Coronado's US operations 'take advantage' of China ban on Aussie coal

CORONADO Global Resources’ US operations have profited from the Chinese import restrictions placed upon Australian coal producers in the six months to June 2021 its results show.
Coronado's US operations 'take advantage' of China ban on Aussie coal Coronado's US operations 'take advantage' of China ban on Aussie coal Coronado's US operations 'take advantage' of China ban on Aussie coal Coronado's US operations 'take advantage' of China ban on Aussie coal Coronado's US operations 'take advantage' of China ban on Aussie coal

Coronado's Curragh mine in Queensland.

Coronado said the during first half of 2021 it was impacted by a distorted metallurgical coal market driven by the import restrictions on Australian coal by China, seasonal wet weather conditions and higher foreign exchange rates.

There were also operational and logistics delays at its Curragh open cut mine in Queensland.

"[This was] mitigated in part by strong production at the company's US operations, which have returned to pre-COVID levels," it said.

"As a global supplier of metallurgical coal, Coronado's geographical diversification has helped withstand the negative impact from lower benchmark pricing and the Chinese import restrictions on Australian coal.

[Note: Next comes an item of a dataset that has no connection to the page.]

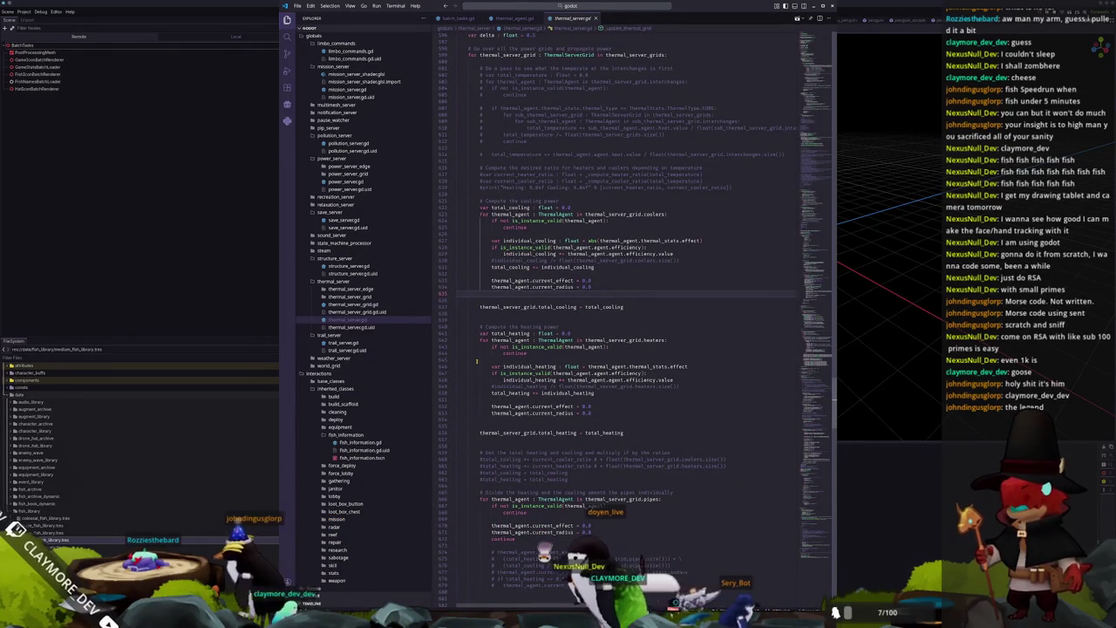
scroll(478, 361, down, 2)
scroll(497, 368, down, 1)
scroll(499, 369, down, 2)
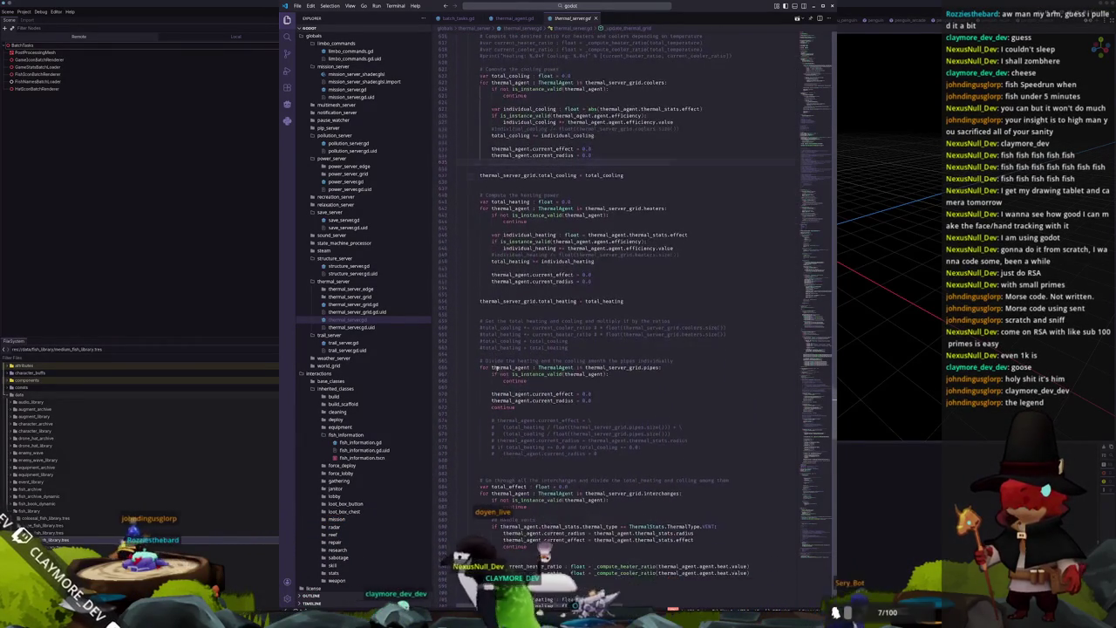
scroll(493, 397, down, 2)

"Our US operations have successfully taken advantage by increasing sales volumes directly into China year to date."

On June 28 2021, Coronado achieved a record for the largest shipment of High Vol A coal from a US East Coast port in a single cargo.

Coronado loaded 136,400 tonnes of coal from its Logan mine in the US on the Frontier Unity cape vessel bound for China.

Coronado CEO Gerry Spindler said the Coronado team had "responded admirably to the challenges and market conditions presented in the first half of 2021".

"For most of the half, Coronado navigated a difficult price environment as global coal markets remained disjointed due to the COVID-19 pandemic and Chinese import restrictions on Australian sourced coal," he said.

"By the end of the half, the imbalance in coal markets had largely resolved itself with pricing significantly increasing and index parity between the US and Australian markets resuming."

Coronado's half yearly revenue came to US$800.4 million, which was up 12.1% due to higher sales volumes and the recent improvement in metallurgical coal pricing from late May, consistent with high global demand for steel.

Mining costs per tonne sold was $64.20, which was up 12% while operating cost per tonne sold of $85.80 was up 7.7%.

"As we look to the second half of 2021, we are buoyed by the prospect of prolonged higher metallurgical coal prices as steel demand continues to rise faster than supply growth driven by ongoing robust industrial output," Spindler said.

"Coronado is well positioned to improve production rates and lower costs in the second half of the year, allowing us to take advantage of the higher prices and to continue our trajectory of increasing liquidity and reducing net debt."